After getting initial approval in 2012 for a hip hop festival to be held in summer of 2013 at the Luynes Prison, with expected acts such as Cut Killer, Némir, Médine, Psy 4 de la Rime and Kery James amongst others, Mansouri proposed that the opening act be performed by a select number of prisoners presenting their compositions. The Shtar Academy project was formed as a result of this proposition. The prison administration agreed to the construction of a recording studio within the prison compounds, but reserved the right to censor any proposed texts by the prisoners that were deemed excessively violent or aggressive towards prison wardens, or presenting menacing lyrics addressed to judges, the police or to victims of crimes.

===Selection and early work (2012–2013)===
Prisoners detained for a year or more in Luynes were eligible to showcase their potential talent. More than 200 prisoners, almost the entire population of the prison, were briefed on the project, and initially around 30 of them expressed an interest and signed up for the project. Through interviews, assessments and test performances conducted by Mansouri and co-producer Tony Danza, the number of eligible applicants was reduced to a dozen and eventually three of the most talented were chosen through a competitive elimination process to spearhead the musical project. Badri received a sentence of seven years, while Malik and Mirak were sentenced to three and four years imprisonment respectively.
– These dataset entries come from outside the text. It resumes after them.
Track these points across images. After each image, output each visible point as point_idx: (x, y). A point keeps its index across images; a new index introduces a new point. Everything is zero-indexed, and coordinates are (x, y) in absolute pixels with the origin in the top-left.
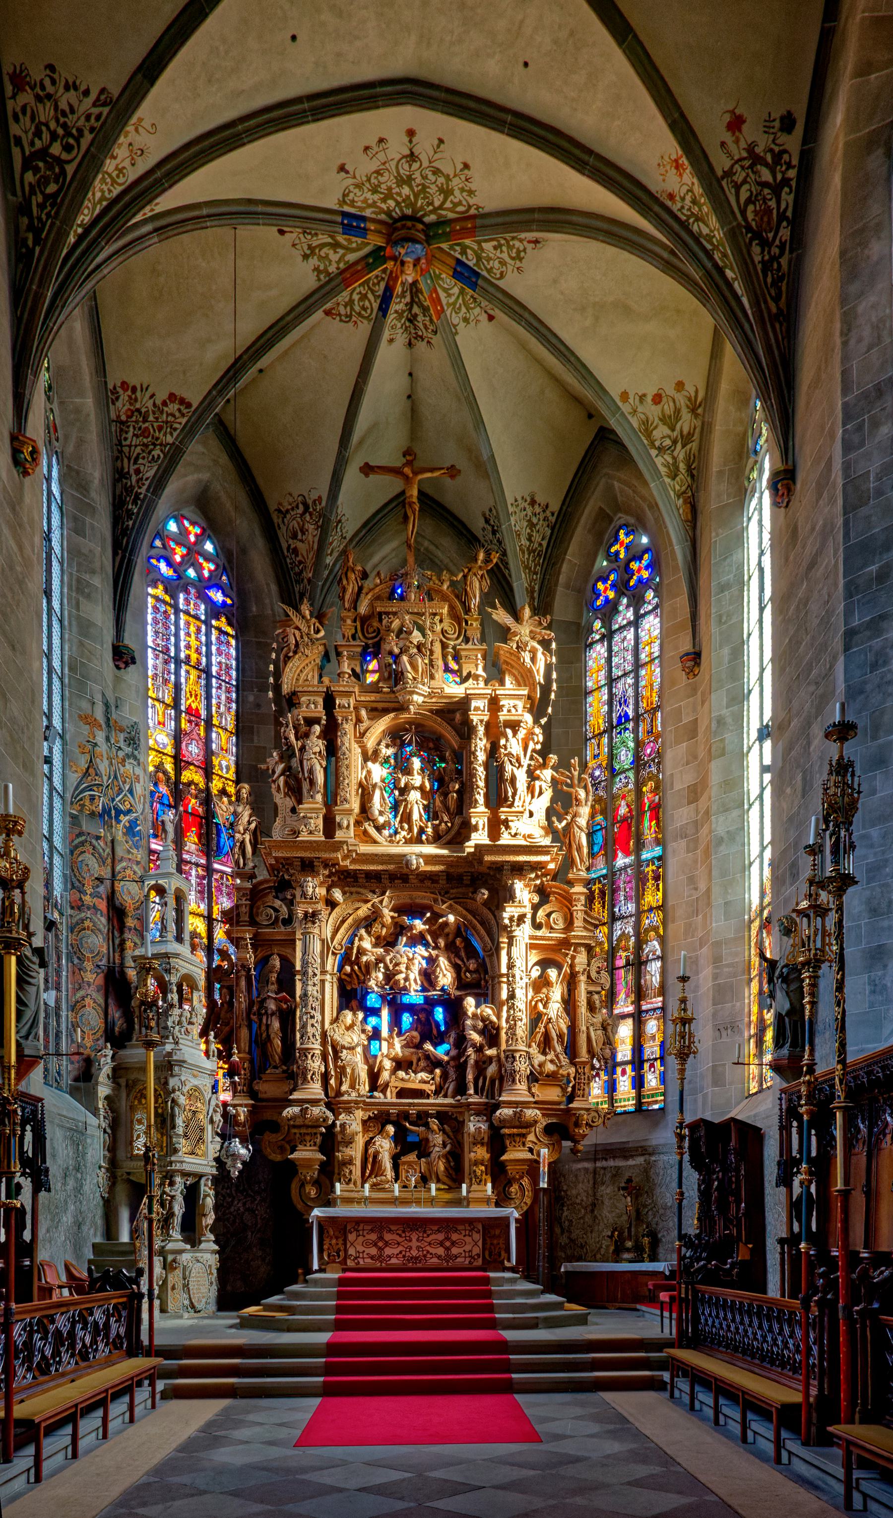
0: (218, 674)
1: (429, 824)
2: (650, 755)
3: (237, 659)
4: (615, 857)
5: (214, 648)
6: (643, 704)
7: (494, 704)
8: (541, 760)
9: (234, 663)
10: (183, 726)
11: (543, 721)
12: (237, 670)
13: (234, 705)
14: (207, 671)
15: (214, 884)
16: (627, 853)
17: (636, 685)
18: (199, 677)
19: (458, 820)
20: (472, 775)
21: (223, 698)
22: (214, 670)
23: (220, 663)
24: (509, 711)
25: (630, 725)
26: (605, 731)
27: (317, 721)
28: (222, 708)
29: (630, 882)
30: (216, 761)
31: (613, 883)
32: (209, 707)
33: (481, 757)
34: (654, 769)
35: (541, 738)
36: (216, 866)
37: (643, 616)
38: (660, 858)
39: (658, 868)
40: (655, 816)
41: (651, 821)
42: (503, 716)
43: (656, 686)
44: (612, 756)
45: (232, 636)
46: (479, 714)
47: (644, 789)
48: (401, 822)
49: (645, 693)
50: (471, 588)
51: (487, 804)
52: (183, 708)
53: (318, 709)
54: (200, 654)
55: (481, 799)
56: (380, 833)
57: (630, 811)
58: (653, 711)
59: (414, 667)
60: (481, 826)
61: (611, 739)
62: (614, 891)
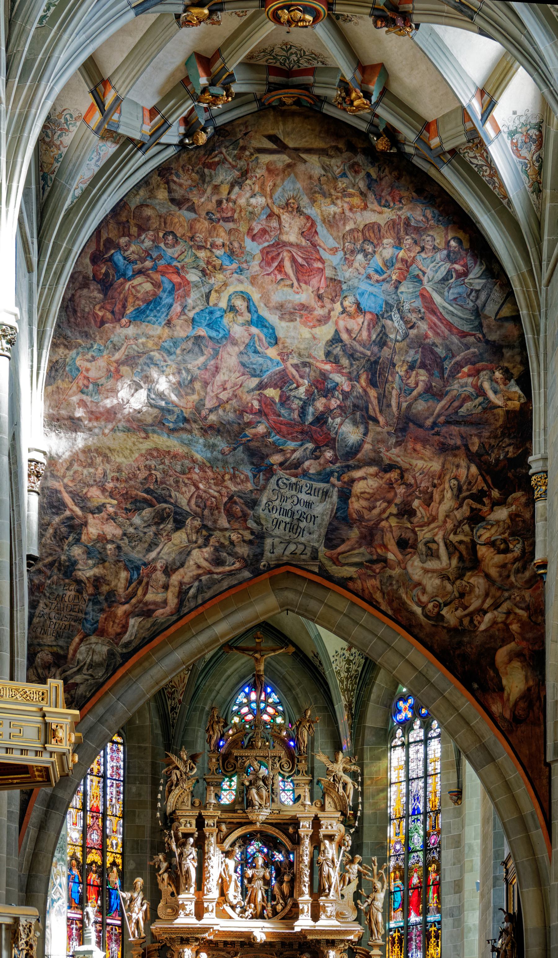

For an entire year, the three worked regularly on various workshops for songwriting, composition, and training for recordings and computer-assisted production. More than 30 well-known French rappers and producers volunteered their time supporting the project through mentoring and coaching. They also provided studio time and agreed to be featured in compositions by the prisoners, which were presented during a three-hour live show on 3 June 2013.

===Shtar Academy (2013–present)===
Their first official music video, for the song "Wesh les taulards", was released on 21 November 2013. However, it did not feature the three rappers, who were still incarcerated at the time, as it was felt their appearance in person would jeopardise their security, and as such several actors took their place in the video. Anticipation for the release of their debut studio album Shtar Academy was greatly heightened with the release of their debut single "Les portes du pénitencier" (the gates of the penitentiary) on 11 December 2013, featuring Nekfeu and Némir, as well as Alonzo and Soprano of Psy 4 de la Rime. A music video for the song was released as part of the single's release, and features appearances from Mirak as well as the four aforementioned artists as they perform their verses of the song. The music video for the long version of the song was released on 3 January 2014. Including the artists present in the short version, the song features Lino, Keny Arkana, Médine and the Casseurs Flowters (Orelsan and Gringe) among others.

==Members==
The collective is made up of three (current and former) prison inmates.
- Badri was sentenced to 7 years and 6 months in prison on charges of burglary and theft. He is serving his sentence at the Aix-en-Provence Prison, and was still incarcerated at the time of the release of the group's debut studio album. Frequently mentioned as being the most talented of the three, legal proceedings are underway to secure a possible early release based on his contributions to the project. Although there have been many offers for Malik and Mirak to perform in a number of shows, they have declined, stating that they preferred to wait for Badri's release before performing in concerts.
- Malik (also known as Likma) was sentenced to 3 years and 2 months in prison for burglary and extortion. Having served most of his sentence at the Baumettes Prison, he was released early shortly before the release of the album for good conduct and as a sign of goodwill for his contribution to the project.
- Mirak was sentenced to 4 years in prison for drug trafficking. He was released early a month prior to release of album, serving most of his sentenced at the Toulon Prison, also due to good conduct and for his input in the project.